• [Dataset rows]
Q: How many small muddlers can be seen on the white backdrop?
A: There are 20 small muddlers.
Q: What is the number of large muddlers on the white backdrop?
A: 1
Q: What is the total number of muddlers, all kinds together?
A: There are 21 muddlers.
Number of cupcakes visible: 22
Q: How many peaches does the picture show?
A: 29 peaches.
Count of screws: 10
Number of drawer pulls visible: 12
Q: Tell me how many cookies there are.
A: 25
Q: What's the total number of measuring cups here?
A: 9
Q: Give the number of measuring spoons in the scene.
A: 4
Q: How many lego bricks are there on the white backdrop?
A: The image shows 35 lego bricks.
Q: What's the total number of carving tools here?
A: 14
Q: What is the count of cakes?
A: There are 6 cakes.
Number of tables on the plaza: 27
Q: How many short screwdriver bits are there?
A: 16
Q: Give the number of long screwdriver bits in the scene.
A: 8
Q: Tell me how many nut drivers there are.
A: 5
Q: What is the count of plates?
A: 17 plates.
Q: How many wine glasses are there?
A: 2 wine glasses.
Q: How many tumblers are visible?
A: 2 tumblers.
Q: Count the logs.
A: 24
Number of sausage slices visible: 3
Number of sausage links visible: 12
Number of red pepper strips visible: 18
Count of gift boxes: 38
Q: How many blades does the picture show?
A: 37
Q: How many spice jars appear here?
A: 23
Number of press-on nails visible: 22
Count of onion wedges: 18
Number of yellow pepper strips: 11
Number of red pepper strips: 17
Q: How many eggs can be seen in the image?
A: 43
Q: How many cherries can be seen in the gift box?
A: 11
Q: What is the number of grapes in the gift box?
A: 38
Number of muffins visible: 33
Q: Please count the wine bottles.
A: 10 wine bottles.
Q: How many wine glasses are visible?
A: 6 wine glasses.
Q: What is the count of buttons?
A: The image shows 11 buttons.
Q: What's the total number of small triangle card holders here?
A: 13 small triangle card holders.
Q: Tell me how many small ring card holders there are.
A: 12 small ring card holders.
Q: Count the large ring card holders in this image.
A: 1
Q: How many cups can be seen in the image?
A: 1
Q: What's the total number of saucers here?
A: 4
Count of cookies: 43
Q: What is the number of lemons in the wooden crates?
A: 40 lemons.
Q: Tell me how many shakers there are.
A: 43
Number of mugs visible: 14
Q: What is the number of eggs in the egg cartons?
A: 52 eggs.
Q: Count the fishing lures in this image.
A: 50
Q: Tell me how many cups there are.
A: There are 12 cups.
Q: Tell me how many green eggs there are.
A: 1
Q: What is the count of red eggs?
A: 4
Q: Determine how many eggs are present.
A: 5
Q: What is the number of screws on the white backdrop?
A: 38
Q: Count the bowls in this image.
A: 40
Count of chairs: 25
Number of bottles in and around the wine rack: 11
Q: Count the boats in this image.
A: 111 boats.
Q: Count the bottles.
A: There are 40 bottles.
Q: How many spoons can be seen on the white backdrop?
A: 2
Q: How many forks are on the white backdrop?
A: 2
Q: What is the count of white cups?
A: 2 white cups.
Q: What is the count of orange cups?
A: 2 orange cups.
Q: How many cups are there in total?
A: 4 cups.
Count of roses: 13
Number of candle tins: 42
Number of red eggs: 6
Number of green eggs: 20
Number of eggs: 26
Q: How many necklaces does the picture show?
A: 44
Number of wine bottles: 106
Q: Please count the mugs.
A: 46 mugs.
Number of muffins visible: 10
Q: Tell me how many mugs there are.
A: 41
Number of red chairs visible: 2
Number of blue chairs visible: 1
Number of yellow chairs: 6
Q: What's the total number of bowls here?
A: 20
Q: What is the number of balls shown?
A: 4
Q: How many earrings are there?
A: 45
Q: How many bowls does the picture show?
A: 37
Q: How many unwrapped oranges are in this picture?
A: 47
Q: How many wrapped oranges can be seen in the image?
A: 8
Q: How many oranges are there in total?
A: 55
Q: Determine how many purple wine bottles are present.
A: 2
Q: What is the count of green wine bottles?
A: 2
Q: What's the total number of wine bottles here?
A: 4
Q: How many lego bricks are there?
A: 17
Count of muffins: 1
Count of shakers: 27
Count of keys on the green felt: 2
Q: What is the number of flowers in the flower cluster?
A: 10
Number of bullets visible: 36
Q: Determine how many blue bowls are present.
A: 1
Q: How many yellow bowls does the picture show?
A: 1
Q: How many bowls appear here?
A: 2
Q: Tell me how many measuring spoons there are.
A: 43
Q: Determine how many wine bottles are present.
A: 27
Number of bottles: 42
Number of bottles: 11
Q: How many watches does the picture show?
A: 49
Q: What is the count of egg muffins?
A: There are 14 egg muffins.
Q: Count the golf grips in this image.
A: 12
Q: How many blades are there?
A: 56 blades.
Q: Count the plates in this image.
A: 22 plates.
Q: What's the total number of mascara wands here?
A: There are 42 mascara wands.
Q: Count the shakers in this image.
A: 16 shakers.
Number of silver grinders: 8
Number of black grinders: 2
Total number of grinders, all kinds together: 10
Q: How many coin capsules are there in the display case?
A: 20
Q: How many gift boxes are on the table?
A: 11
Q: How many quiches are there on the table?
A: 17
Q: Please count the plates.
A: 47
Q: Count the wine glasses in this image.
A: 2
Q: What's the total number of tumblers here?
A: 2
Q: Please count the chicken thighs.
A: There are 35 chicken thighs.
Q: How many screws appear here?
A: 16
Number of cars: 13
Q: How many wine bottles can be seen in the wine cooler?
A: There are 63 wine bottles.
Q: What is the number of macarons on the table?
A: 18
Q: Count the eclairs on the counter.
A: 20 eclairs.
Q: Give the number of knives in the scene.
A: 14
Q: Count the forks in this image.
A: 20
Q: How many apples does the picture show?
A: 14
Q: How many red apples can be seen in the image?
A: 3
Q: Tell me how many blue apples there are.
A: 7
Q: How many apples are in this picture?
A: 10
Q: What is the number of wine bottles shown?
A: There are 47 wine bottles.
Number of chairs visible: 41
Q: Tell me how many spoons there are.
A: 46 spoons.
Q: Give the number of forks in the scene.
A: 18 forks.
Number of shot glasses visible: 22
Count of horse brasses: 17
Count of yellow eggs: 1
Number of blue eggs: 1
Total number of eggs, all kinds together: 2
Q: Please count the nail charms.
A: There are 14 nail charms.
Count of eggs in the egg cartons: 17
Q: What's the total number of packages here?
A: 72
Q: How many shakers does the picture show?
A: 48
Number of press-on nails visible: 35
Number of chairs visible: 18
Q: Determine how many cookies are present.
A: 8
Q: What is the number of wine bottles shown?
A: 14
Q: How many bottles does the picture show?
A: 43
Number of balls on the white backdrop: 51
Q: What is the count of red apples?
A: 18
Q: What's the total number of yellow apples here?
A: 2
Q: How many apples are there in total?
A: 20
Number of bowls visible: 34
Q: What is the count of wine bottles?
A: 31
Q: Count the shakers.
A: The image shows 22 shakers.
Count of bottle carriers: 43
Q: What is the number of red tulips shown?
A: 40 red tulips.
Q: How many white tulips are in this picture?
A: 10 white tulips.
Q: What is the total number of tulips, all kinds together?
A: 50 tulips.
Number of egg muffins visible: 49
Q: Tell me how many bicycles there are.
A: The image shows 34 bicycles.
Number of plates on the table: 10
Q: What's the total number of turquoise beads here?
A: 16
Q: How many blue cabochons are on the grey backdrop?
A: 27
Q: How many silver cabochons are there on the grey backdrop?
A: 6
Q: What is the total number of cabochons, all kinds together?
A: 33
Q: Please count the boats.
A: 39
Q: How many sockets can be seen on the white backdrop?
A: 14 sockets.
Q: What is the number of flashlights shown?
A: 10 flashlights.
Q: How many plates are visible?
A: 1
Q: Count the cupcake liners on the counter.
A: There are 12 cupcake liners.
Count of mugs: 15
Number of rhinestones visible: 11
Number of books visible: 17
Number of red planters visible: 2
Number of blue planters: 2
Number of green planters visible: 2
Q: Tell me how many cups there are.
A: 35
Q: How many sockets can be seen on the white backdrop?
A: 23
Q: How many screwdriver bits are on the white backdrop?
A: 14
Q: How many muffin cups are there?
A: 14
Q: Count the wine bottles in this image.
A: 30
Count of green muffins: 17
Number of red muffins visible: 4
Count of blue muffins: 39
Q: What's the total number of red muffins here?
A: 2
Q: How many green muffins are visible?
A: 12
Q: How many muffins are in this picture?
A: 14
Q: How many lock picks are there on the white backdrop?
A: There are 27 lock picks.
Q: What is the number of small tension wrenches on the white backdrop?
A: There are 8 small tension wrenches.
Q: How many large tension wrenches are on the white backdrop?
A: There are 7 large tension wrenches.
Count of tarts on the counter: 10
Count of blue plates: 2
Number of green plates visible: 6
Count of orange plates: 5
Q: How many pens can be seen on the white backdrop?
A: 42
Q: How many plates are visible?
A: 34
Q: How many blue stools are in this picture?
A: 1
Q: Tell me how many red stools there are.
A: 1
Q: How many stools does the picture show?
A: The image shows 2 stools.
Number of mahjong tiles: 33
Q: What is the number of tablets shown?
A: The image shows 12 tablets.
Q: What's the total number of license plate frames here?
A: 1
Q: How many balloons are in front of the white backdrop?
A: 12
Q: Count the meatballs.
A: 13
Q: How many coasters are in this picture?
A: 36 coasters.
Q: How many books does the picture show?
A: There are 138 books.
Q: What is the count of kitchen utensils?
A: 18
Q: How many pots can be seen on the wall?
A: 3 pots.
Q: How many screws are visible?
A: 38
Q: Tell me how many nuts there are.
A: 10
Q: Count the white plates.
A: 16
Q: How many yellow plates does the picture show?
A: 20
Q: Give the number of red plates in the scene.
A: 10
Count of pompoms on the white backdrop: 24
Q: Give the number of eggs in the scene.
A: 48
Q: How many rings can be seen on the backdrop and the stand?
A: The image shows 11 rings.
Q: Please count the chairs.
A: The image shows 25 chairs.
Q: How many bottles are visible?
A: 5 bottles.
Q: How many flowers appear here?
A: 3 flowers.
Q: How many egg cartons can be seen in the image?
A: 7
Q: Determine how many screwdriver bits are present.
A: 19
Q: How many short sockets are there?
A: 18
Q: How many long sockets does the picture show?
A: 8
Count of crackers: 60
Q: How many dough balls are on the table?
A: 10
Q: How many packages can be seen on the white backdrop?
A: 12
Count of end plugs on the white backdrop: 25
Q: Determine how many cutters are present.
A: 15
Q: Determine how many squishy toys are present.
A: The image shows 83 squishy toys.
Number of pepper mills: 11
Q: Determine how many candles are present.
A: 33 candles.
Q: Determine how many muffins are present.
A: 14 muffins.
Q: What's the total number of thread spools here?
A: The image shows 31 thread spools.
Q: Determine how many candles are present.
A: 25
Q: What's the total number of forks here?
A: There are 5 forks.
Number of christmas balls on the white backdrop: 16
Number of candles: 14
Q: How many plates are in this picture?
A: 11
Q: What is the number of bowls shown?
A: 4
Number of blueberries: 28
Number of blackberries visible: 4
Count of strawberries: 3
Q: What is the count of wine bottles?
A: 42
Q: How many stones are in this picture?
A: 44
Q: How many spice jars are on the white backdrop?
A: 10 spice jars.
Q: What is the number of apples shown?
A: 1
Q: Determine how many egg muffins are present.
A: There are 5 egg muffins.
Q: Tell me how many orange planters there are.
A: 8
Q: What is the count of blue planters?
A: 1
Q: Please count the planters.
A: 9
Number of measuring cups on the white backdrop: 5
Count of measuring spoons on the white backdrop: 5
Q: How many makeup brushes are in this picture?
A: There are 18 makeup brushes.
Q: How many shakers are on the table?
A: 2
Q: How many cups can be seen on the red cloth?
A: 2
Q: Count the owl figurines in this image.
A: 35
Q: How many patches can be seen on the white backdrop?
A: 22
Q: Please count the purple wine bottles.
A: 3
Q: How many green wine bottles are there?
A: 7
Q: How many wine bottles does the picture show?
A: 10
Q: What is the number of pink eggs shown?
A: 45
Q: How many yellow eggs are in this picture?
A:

• [Given exercise] Extract each line of the material above that contains the word "blades".

• [Result]
Q: How many blades does the picture show?
Q: How many blades are there?
A: 56 blades.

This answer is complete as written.